Wyeth Pharmaceuticals, a division of Wyeth, announced that it has assumed all marketing and distribution rights to BeneFIX Coagulation Factor IX (Recombinant) in Europe.
This transfer of responsibility follows the planned June 30, 2007 conclusion of a 10-year distribution rights agreement between Baxter Healthcare Corporation and Genetics Institute. Genetics Institute was acquired by Wyeth in 1996. Representatives of Wyeth and Baxter have worked closely together to ensure a structured transition between companies and an uninterrupted supply of BeneFIX to people with haemophilia B.
"We are pleased to broaden Wyeth's range of therapeutic offerings for the haemophilia community in Europe. We also have plans-pending European regulatory approval-to introduce new convenience enhancements to BeneFIX later this year," says Cavan Redmond, executive vice president & general manager, BioPharma Business Unit at Wyeth Pharmaceuticals.
Wyeth now manufactures and markets recombinant products for both haemophilia A and B in Europe, which are rare bleeding disorders.
In May 2007, Wyeth Pharmaceuticals received a positive opinion from the Committee for Medicinal Products for Human Use, the scientific committee of the European Medicines Agency, on new convenience enhancements to BeneFIX. The product enhancements are: a 2000 IU dosage strength vial, a needleless reconstitution device, a prefilled diluent syringe and a low 5 mL diluent volume for all dosage strengths.
Haemophilia B is a rare, inherited blood clotting disorder. People with haemophilia B are deficient in a key protein- factor IX- which is vital in the clotting mechanism to prevent bleeding. Haemophilia B is characterized by spontaneous haemorrhages or prolonged bleeding, typically into joints and soft tissue. Patients with haemophilia B are dependent on protein replacement therapy with factor IX.

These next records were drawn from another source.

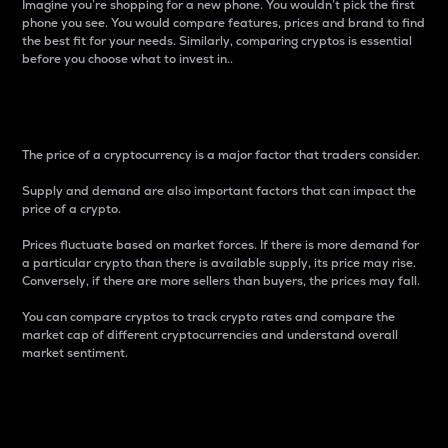
Imagine you’re shopping for a new phone. You wouldn’t pick the first
phone you see. You would compare features, prices and brand to find
the best fit for your needs. Similarly, comparing cryptos is essential
before you choose what to invest in..
Price
The price of a cryptocurrency is a major factor that traders consider.
Supply and demand are also important factors that can impact the
price of a crypto.
Prices fluctuate based on market forces. If there is more demand for
a particular crypto than there is available supply, its price may rise.
Conversely, if there are more sellers than buyers, the prices may fall.
You can compare cryptos to track crypto rates and compare the
market cap of different cryptocurrencies and understand overall
market sentiment.
24-Hour Price Difference
Percentage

BeneFIX is indicated for the control and prevention of hemorrhagic episodes in patients with haemophilia B (congenital factor IX deficiency or Christmas disease), including control and prevention of bleeding in surgical settings.
BeneFIX is not indicated for the treatment of other factor deficiencies (e.g., factors II, VII, VIII and X) nor the treatment of haemophilia A patients with inhibitors to factor VIII, nor the reversal of coumarin-induced anticoagulation, nor the treatment of bleeding due to low levels of liver-dependent coagulation factors.

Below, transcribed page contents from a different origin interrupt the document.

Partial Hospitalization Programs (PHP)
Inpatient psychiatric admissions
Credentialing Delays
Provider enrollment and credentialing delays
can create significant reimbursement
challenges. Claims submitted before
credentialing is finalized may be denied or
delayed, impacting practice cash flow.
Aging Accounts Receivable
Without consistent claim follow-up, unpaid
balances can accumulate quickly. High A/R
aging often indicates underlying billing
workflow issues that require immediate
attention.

ReFacto Antihemophilic Factor (Recombinant) is indicated for the control and prevention of haemorrhagic episodes and for surgical prophylaxis and for short-term routine prophylaxis to reduce the frequency of spontaneous bleeding episodes in patients with haemophilia A. The effect of regular routine prophylaxis on long-term morbidity and mortality is unknown.